• bionanotechnology;
  • drug delivery;
  • nanomaterials;
  • supramolecular materials


In this study, novel pH-responsive polyion complex micelles (PICMs) were developed for the efficient delivery of nucleic acid drugs, such as antisense oligonucleotide (AON) and short interfering RNA (siRNA). The PICMs consisted of a poly(amidoamine) (PAMAM) dendrimer–nucleic acid core and a detachable poly(ethylene glycol)-block-poly(propyl methacrylate-co-methacrylic acid) (PEG-b-P(PrMA-co-MAA)) shell. The micelles displayed a mean hydrodynamic diameter ranging from 50 to 70 nm, a narrow size distribution, and a nearly neutral surface charge. They could be lyophilized without any additives and stored in dried form. Upon redispersion in water, no change in complexation efficiency or colloidal properties was observed. Entry of the micelles into cancers cells was mediated by a monoclonal antibody fragment positioned at the extremity of the PEG segment via a disulfide linkage.
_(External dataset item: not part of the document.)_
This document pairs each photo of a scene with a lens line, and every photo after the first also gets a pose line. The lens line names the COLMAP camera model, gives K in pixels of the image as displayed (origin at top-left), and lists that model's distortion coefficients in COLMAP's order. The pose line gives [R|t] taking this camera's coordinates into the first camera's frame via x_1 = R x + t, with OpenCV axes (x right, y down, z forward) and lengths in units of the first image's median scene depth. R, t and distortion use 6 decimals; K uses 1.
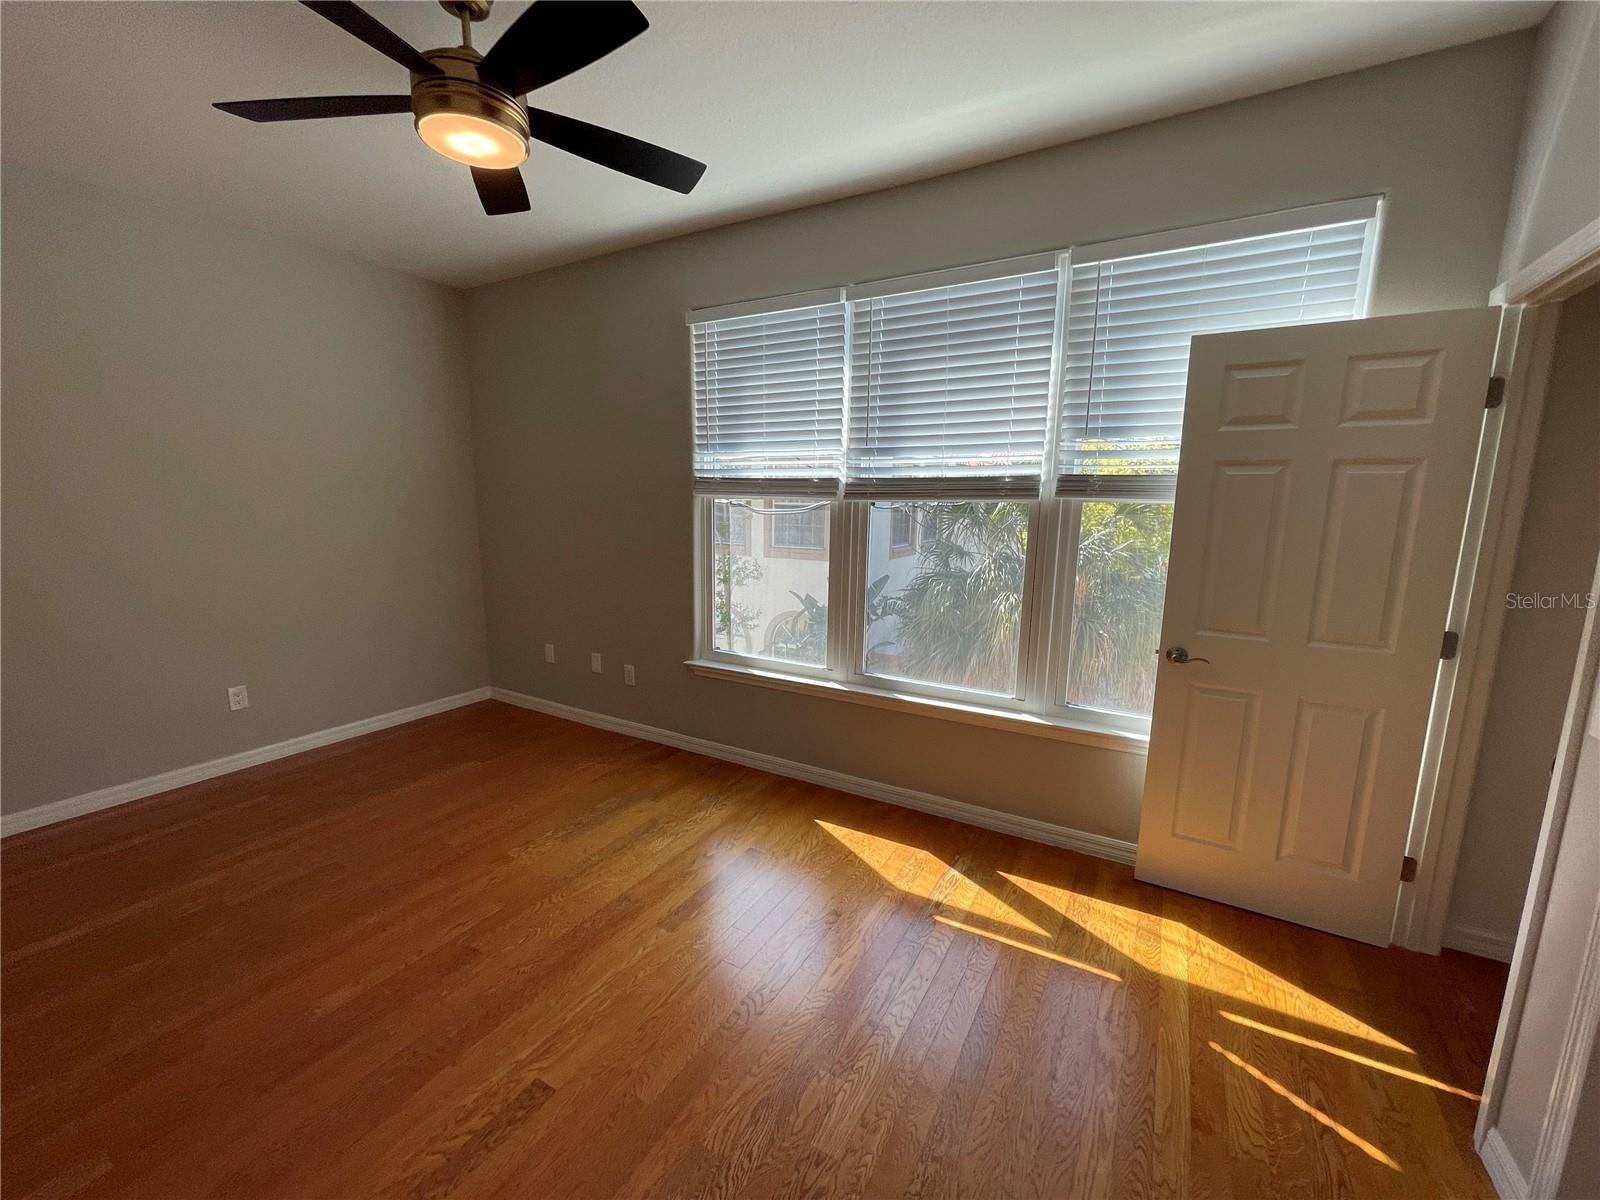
lens RADIAL K [[647.7, 0, 802.3], [0, 647.7, 603.5], [0, 0, 1]] dist [0.000281, 0.000857]
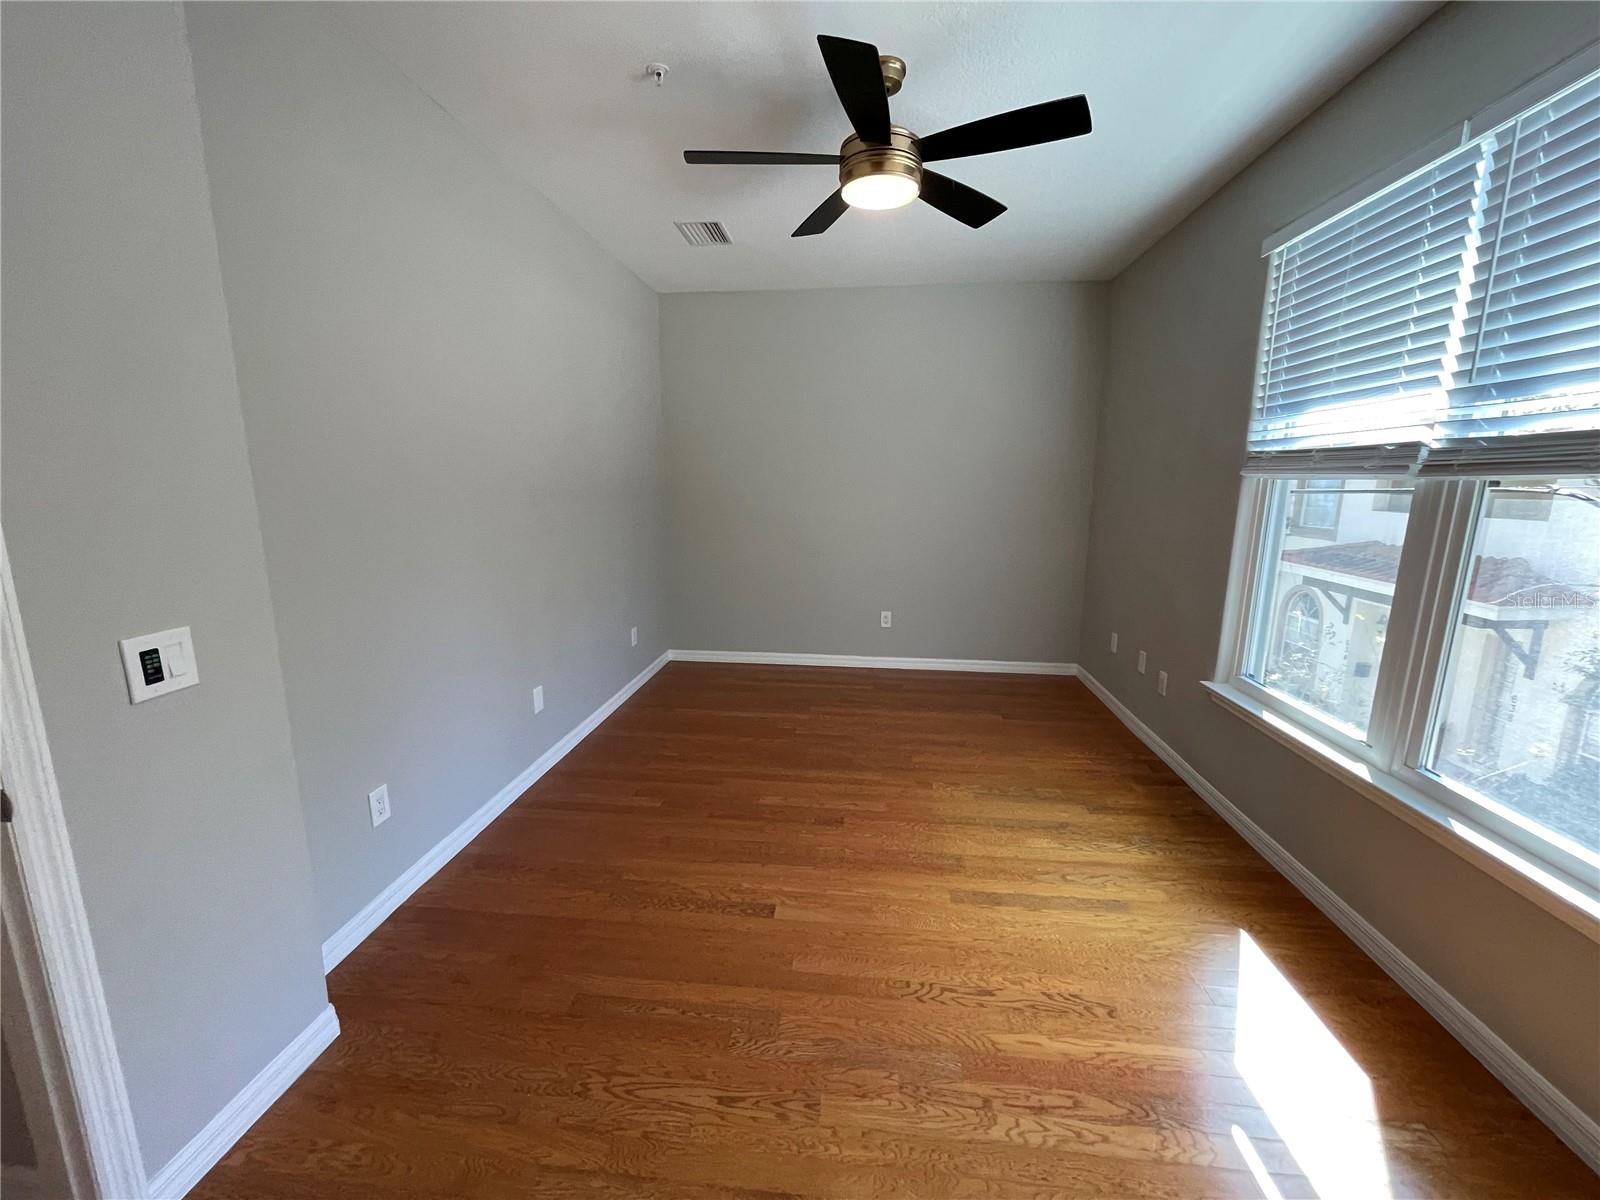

Upon cellular uptake and protonation of the MAA units in the acidic endosomal environment, the micelles lost their corona, thereby exposing their positively charged endosomolytic PAMAM/nucleic acid core. When these pH-responsive targeted PICMs were loaded with AON or siRNAs that targeted the oncoprotein Bcl-2, they exhibited a greater transfection activity than nontargeted PICMs or commercial PAMAM dendrimers. Moreover, their nonspecific cytotoxicity was lower than that of PAMAM. The pH-responsive PICMs reported here appear as promising carriers for the delivery of nucleic acids.